Houston, we have a majority. Premier Tim Houston (does that still sound weird? He’s technically premier-designate now) was elected on Tuesday evening, and by Wednesday morning his Progressive Conservative Party had a clear majority government with 31 of the 55 seats in Nova Scotia’s legislature. Houston wasted no time selecting a transition staff team to get him ready to take over the office being vacated by outgoing-premier Iain Rankin (just premier, technically).
The new premier and his cabinet will be sworn in Tuesday, August 31. To help you begin the mental transition to life under a PC government after eight years of Liberal rule, we’ve dissected the PC’s 12-page election platform and recent interviews to find Houston’s 10 biggest campaign promises.
1Dog tax credit
Probably the weirdest photo op of Houston’s campaign was when he awkwardly held a dog on August 8 and told Nova Scotians they could get a $500 tax credit for adopting a pup. Why $500? Which adoption agencies will be recognized? Why not include cats? Who knows.
2A Red Tory approach that’s to the left of other Conservatives
Nova Scotia’s Progressive Conservatives often distance themselves from the Conservative variant on display elsewhere in the country—this is the Red vs Blue Tory phenomenon. Houston himself has kicked out extremists who disagree with his moderate views, like when Elizabeth Smith-McCrossin set up the COVID border blockade. With a federal election on the way, Houston’s track record, thin as it is, says he won’t fold to toe national leader Erin O’Toole’s line. (While Smith-McCrossin’s win as an independent suggests pure Conservatives have a toehold of their own in the province.)
3“Instant” doctor access for everyone
Sound familiar? That’s because it’s basically the same promise Stephen McNeil ran on in 2013, but this time based around assigning primary care providers via tele-health. Houston says he himself doesn’t have a family doctor right now since his current one recently retired, but promises to improve doctor retention by creating a pension plan and improving physician salaries.
4Better Pay Cheque Guarantee program
The PC Party has a page on its website that says “Our economy won’t truly grow unless our workers and our middle class grow with it.” It promises a program where businesses can cut taxes by putting 50 percent of them in a fund for employees, hiring new staff or giving bonuses, but, of course, “distribution is at the discretion of their employer.”
5Running deficits “for a few years”
The Tories have said they will spend $553 million during their first year in office, pushing the provincial deficit over $1 billion and balancing the books six years down the road. To counteract this, Houston promised he will bring in a new tax for people who own property here but don’t pay income tax in Nova Scotia—$2 for every $100 in assessment value.
6Mental health help
The PC platform promises universal mental health coverage for Nova Scotians “no matter what your income or where you live.” There is no definition of how many or which services are covered, but the platform also touts tele-health counselling and referrals, and creating a 9-8-8 phone line that runs 24/7 because “in crisis, no one can remember a 10-digit phone number.”
7Adding nursing home beds
The PC platform explicitly promises to open an additional 2,500 single-room long-term care beds within the next three years, as well as hiring 2,000 “health professionals” to meet adequate staff-to-patient ratios of 4:1 and reinstating a Continuing Care Assistant training grant that was cut by the Liberal government.
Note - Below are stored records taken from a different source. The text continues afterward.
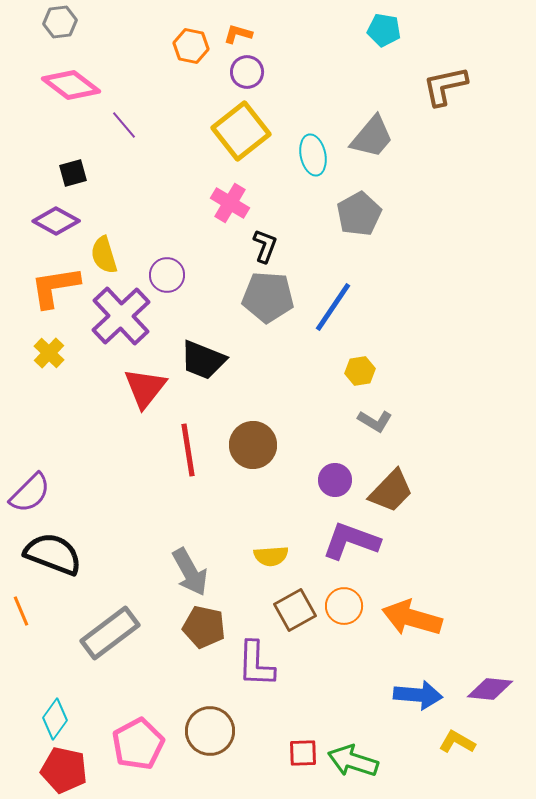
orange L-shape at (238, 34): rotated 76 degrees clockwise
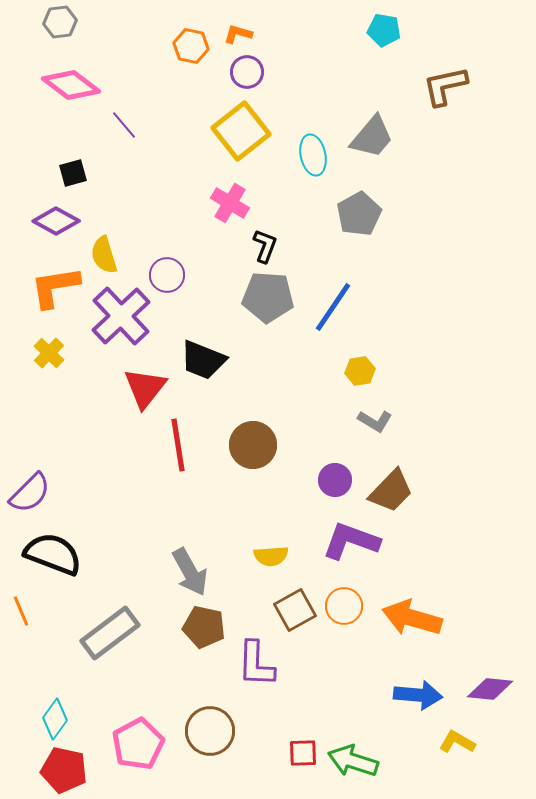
red line at (188, 450): moved 10 px left, 5 px up
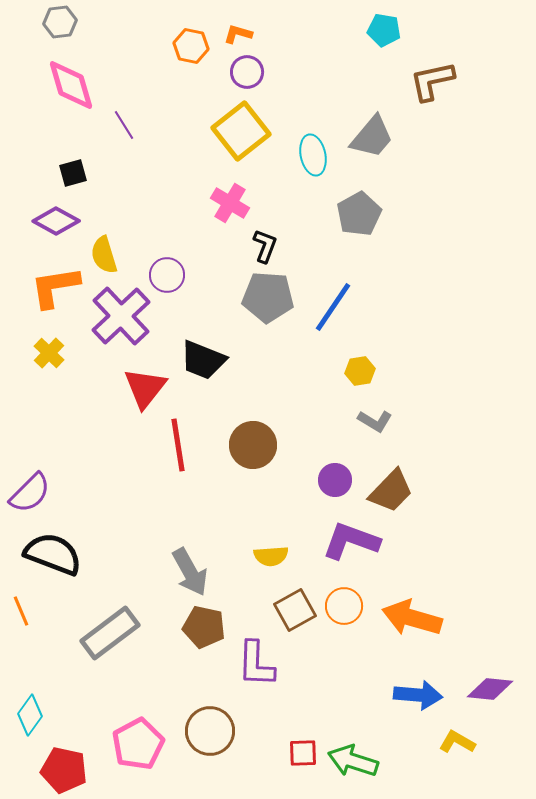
pink diamond at (71, 85): rotated 36 degrees clockwise
brown L-shape at (445, 86): moved 13 px left, 5 px up
purple line at (124, 125): rotated 8 degrees clockwise
cyan diamond at (55, 719): moved 25 px left, 4 px up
8Tax credit for fertility treatment
Houston’s health care promises continue as he says tax credits of up to $20,000 will be provided for families dealing with infertility. Houston doesn’t specify whether 2SLGBTQ+ couples, who typically face even more barriers, will be covered.
980% renewable energy by 2030
The final page in the PC platform is about the environment, and the party says it will “walk the walk” by ensuring 80 percent of “electricity” will be supplied by renewable energy by 2030, and by that same year 30 percent of vehicles sold will be zero-emission. The party also promises to protect 20 percent of land and water mass by that year, and fully implement the Lahey Report recommendations for forestry practices.
While this promise was first made in mid-July by the sitting Liberal government just before the election call, Houston says he won’t undo it. “I'm not interested in moving this province backward in any way,” he said on July 22 during a campaign stop. "We're not going to unwind anything. We're going to look to improve everything that's before us."